--- TASK STATEMENT ---
Rewrite the listing below with "collection date" replaced by "date of collection" everywhere it appears, leaving the rest unchanged. Omit the pictures from your answer.

Data items:
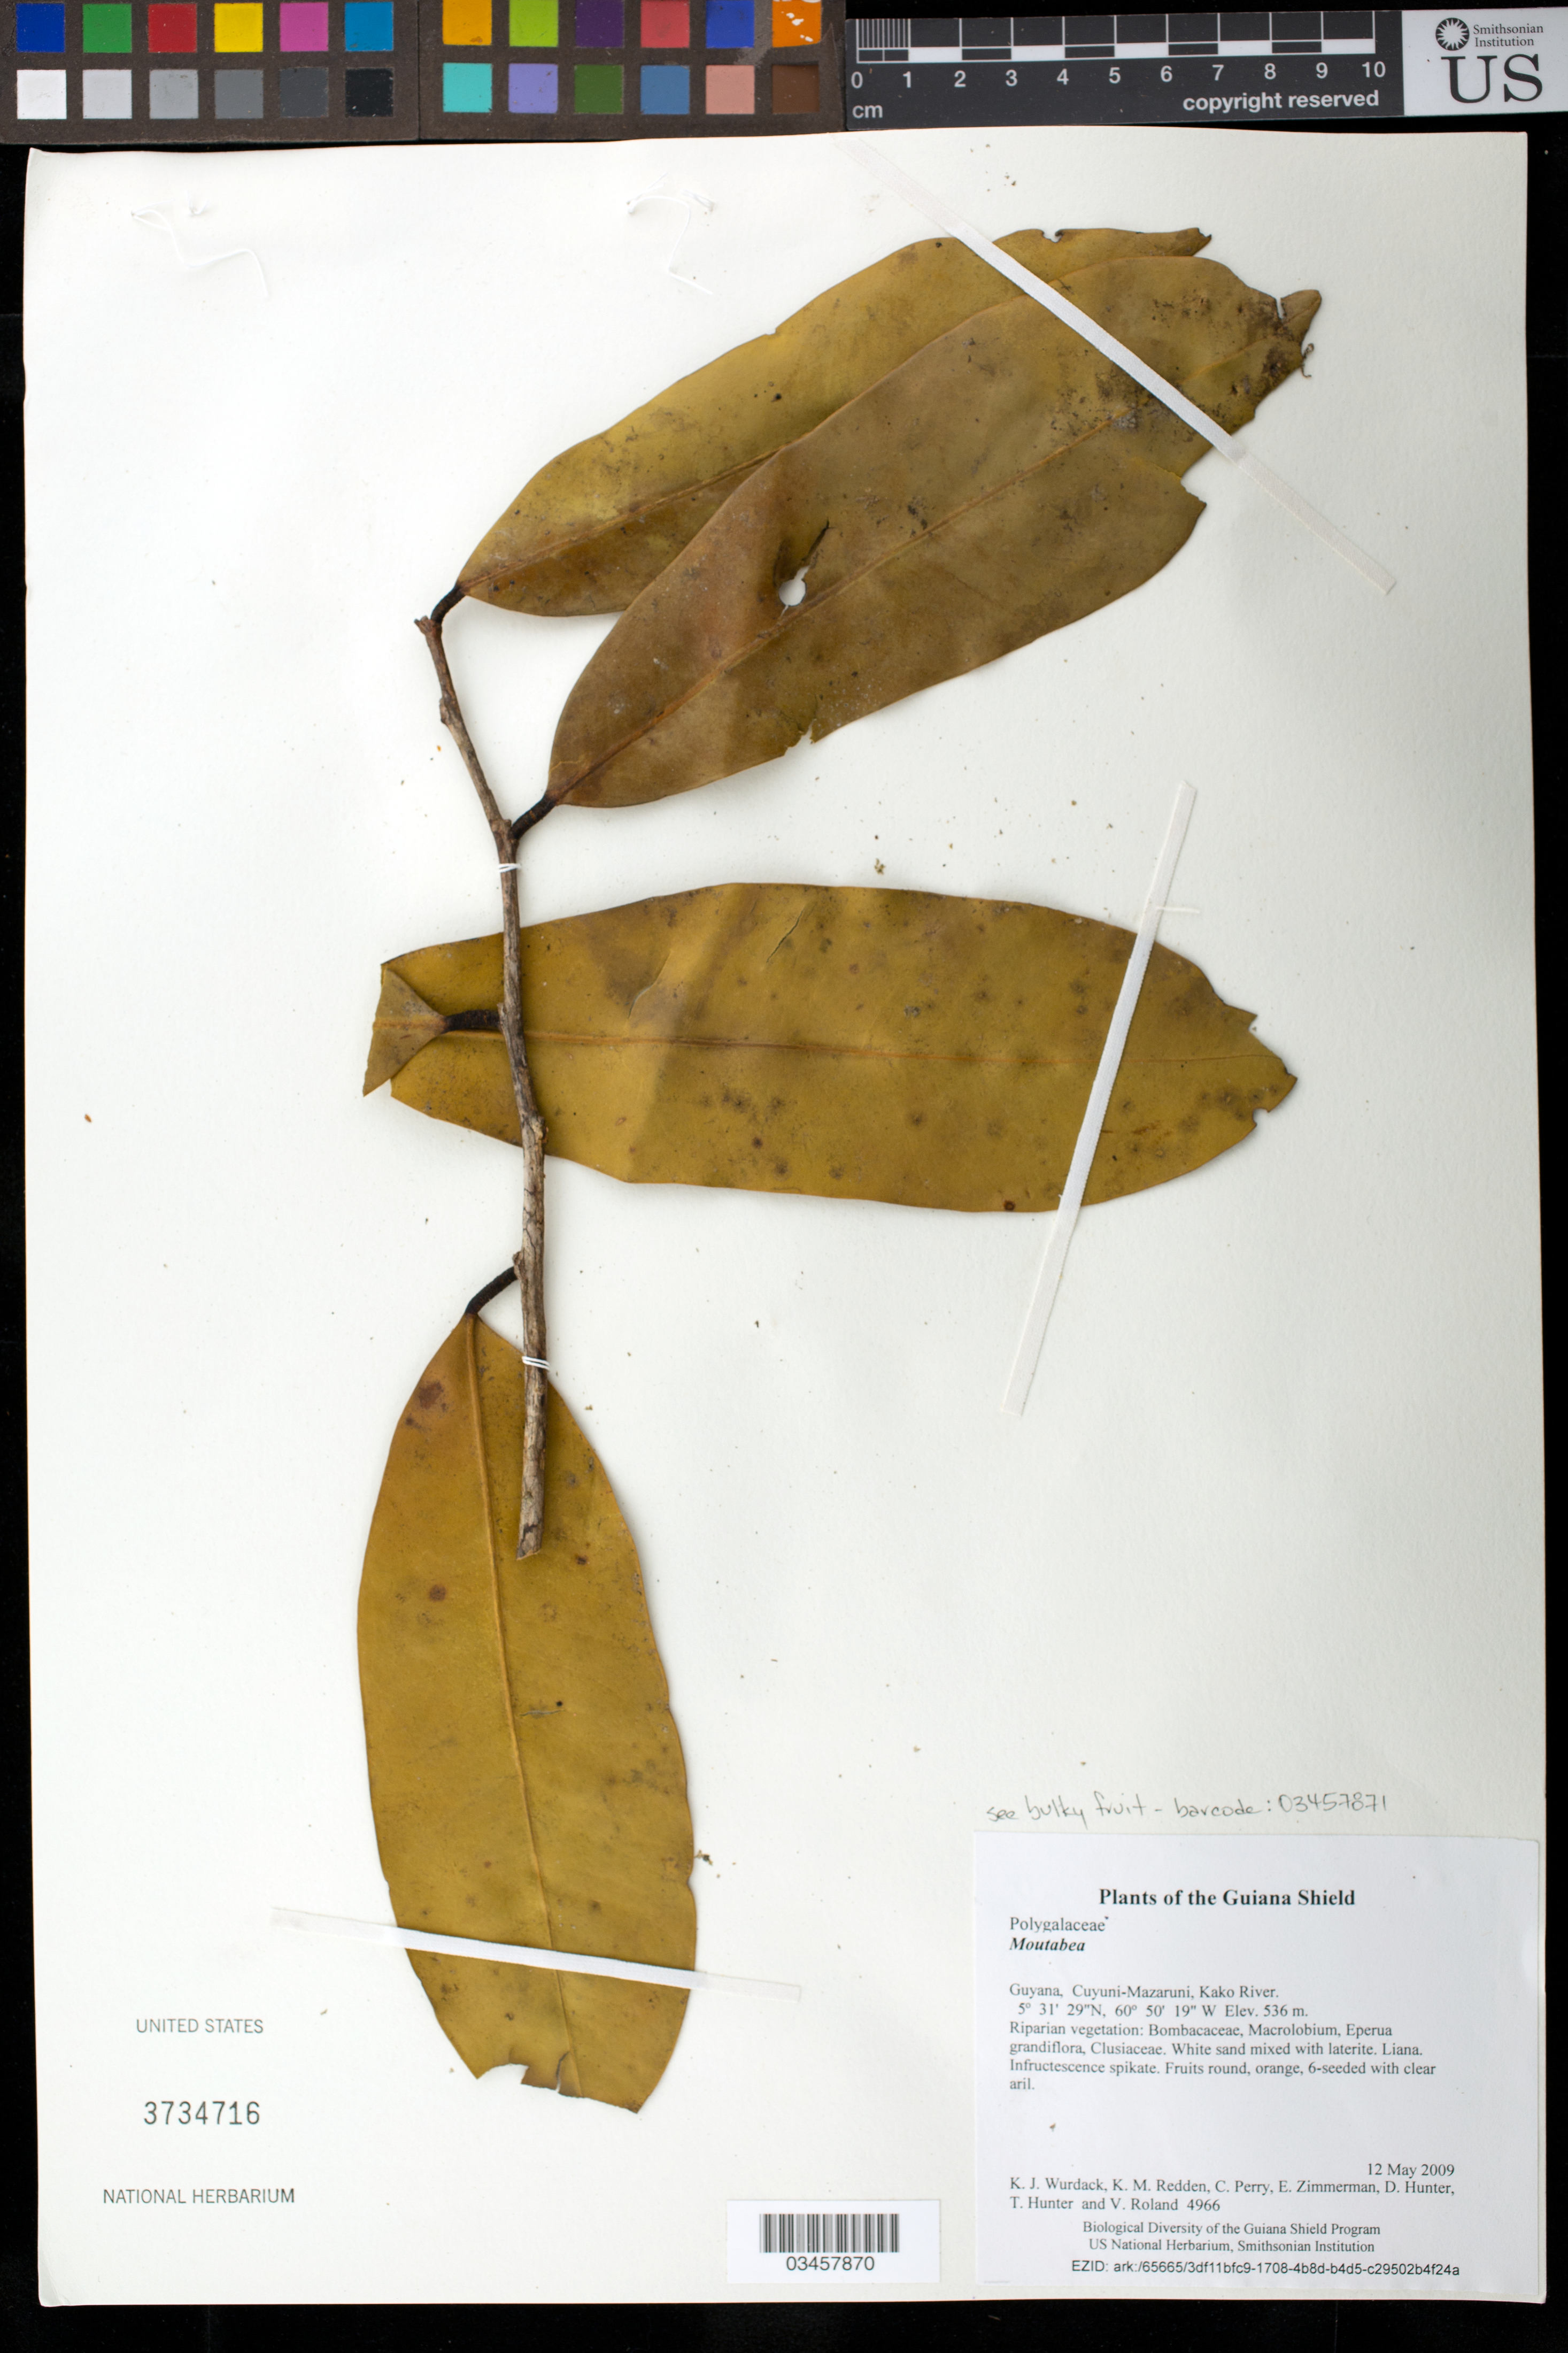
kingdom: Plantae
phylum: Tracheophyta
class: Magnoliopsida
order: Fabales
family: Polygalaceae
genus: Moutabea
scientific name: Moutabea sp.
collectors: K. Wurdack, K. M. Redden, C. Perry, E. Zimmerman, D. Hunter, T. Hunter & V. Roland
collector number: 4966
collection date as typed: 12 May 2009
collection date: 2009-05-12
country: Guyana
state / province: Cuyuni-Mazaruni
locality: Kako River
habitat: Riparian vegetation: Bombacaceae, Macrolobium, Eperua grandiflora, Clusiaceae. White sand mixed with laterite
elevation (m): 536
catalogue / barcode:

--- PROBLEM SOLUTION ---
kingdom: Plantae
phylum: Tracheophyta
class: Magnoliopsida
order: Fabales
family: Polygalaceae
genus: Moutabea
scientific name: Moutabea sp.
collectors: K. Wurdack, K. M. Redden, C. Perry, E. Zimmerman, D. Hunter, T. Hunter & V. Roland
collector number: 4966
date of collection as typed: 12 May 2009
date of collection: 2009-05-12
country: Guyana
state / province: Cuyuni-Mazaruni
locality: Kako River
habitat: Riparian vegetation: Bombacaceae, Macrolobium, Eperua grandiflora, Clusiaceae. White sand mixed with laterite
elevation (m): 536
catalogue / barcode:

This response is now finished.